A man in Anchorage, Alaska, pleaded guilty to assaulting a woman who said he strangled her unconscious and sexually assaulted her.
The man then walked out of court with no prison sentence.
"But I would like the gentleman to be on notice that this is his one pass," prosecutor Andrew Grannik said in court Wednesday, CNN affiliate KTVA reported. "It's not really a pass, but given the conduct, one might consider that it is."
Justin Schneider, 34, was accused of kidnapping and assaulting the woman on August 15, 2017, strangling her until she lost consciousness and then masturbating on her, court documents show.
Grannik said Schneider had lost his job as an air traffic controller for the federal government as a result of the case. Grannik said that was a "life sentence," according to KTVA.

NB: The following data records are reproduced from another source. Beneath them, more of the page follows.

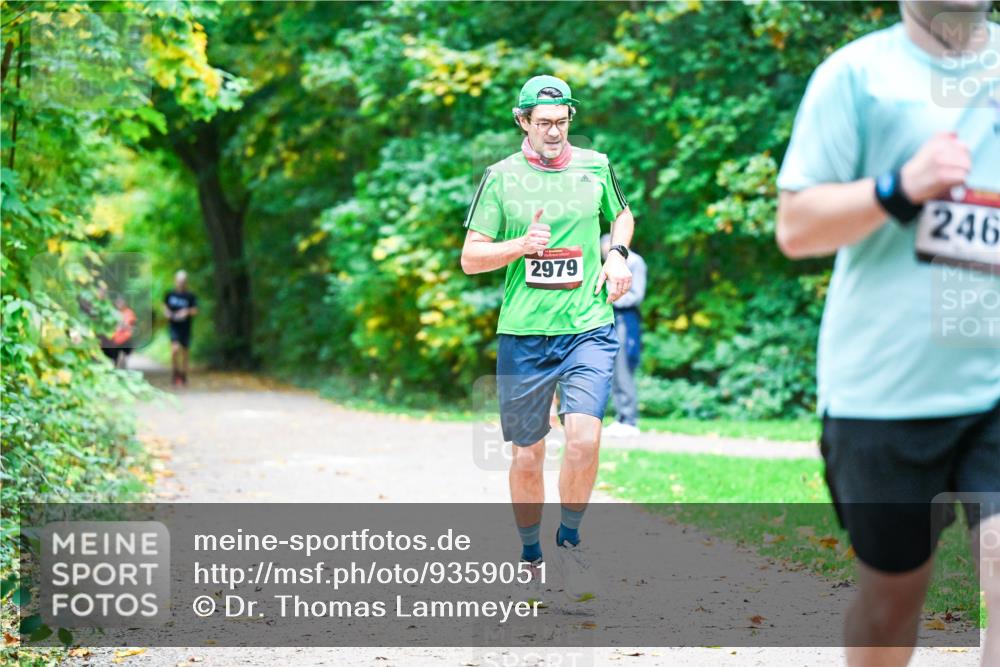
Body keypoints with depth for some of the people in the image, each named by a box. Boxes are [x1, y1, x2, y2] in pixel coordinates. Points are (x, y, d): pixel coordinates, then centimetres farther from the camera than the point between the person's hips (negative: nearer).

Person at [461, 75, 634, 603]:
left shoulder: (595, 166, 8)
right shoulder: (501, 178, 2)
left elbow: (621, 215, 28)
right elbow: (470, 258, 2)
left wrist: (617, 254, 8)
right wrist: (521, 245, -14)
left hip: (589, 328, 0)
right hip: (523, 335, 0)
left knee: (584, 437, -19)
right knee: (527, 455, 5)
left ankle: (570, 541, 5)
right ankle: (531, 560, 26)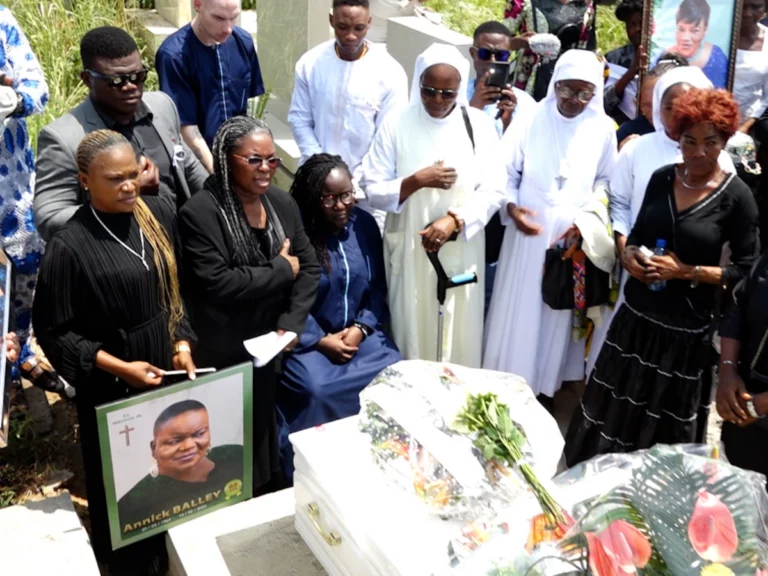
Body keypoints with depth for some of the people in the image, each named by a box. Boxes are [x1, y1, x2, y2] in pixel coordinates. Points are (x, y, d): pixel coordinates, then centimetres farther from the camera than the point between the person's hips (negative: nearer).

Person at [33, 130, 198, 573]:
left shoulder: (160, 215, -3)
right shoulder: (70, 246, -19)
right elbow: (54, 332, -12)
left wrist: (182, 343, -3)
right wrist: (118, 367, -18)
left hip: (168, 373, 5)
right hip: (113, 390, -5)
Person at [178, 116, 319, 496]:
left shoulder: (282, 202, 4)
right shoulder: (200, 213, -16)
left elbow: (309, 268, 5)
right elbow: (218, 283, -25)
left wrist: (291, 324, -8)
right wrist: (281, 270, -14)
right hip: (224, 357, -5)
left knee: (271, 441, 17)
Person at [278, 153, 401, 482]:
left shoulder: (365, 225, 5)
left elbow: (378, 288, 9)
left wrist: (361, 328, -6)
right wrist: (322, 340, -15)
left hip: (359, 333, 4)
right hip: (307, 339, -4)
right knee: (318, 389, -31)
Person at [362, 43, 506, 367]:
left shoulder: (479, 125, -1)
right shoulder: (396, 126, -3)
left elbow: (493, 190, -4)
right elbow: (373, 191, -4)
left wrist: (453, 221, -18)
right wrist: (417, 181, -19)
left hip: (461, 249, 1)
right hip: (409, 248, 0)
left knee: (459, 335, 7)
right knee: (412, 331, 6)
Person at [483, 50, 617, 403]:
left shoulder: (603, 128, -1)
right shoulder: (531, 119, -6)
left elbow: (606, 181, 8)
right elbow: (505, 170, -1)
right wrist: (511, 206, -17)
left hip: (573, 235, 2)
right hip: (528, 230, -1)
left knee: (559, 313, 10)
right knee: (516, 311, 4)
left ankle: (544, 384, 25)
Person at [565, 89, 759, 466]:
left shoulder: (736, 196, -13)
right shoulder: (661, 179, 1)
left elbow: (746, 269, -11)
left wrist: (687, 272, -20)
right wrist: (629, 253, -10)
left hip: (685, 327, -4)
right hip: (637, 313, 4)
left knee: (664, 428, 13)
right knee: (614, 408, 16)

The criminal complaint said the victim, who did not know Schneider, told police she was at a gas station when he offered to give her a ride. The woman, who was attempting to get to her boyfriend's home, accepted. Schneider then drove the victim to another location and attacked her, she said.
At one point, Schneider told the victim he would kill her if she screamed, the complaint alleged.
"She said she could not fight him off, he was too heavy and had her down being choked to death," the complaint said. "(The victim) said she lost consciousness, thinking she was going to die."
When the victim woke up, she told police, "The man told her that he wasn't really going to kill her, that he needed her to believe she was going to die so that he could be sexually fulfilled," the complaint says.
The victim recorded the plate number of Schneider's car as he drove off and she reported it to police.
Schneider was charged with four felonies, including kidnapping and assault. He pleaded guilty to a single felony assault charge in the second degree in exchange for a sentence of two years with one suspended, plus three years probation. Schneider received credit for time served while wearing an ankle monitor and living with his wife and two children.
"I would just like to emphasize how grateful I am for this process," Schneider said, not mentioning the impact on the victim, KTVA reported. "It has given me a year to really work on myself and become a better person, and a better husband, and a better father, and I'm very eager to continue that journey."
Judge Michael Corey accepted the deal, noting the outcome of the case could be described as "breathtaking." He said his decision was based on the prospect of rehabilitation.
He also told Schneider, "This can never happen again."
The victim was not in court.
Grannik said he tried to tell her about the hearing but could not reach her.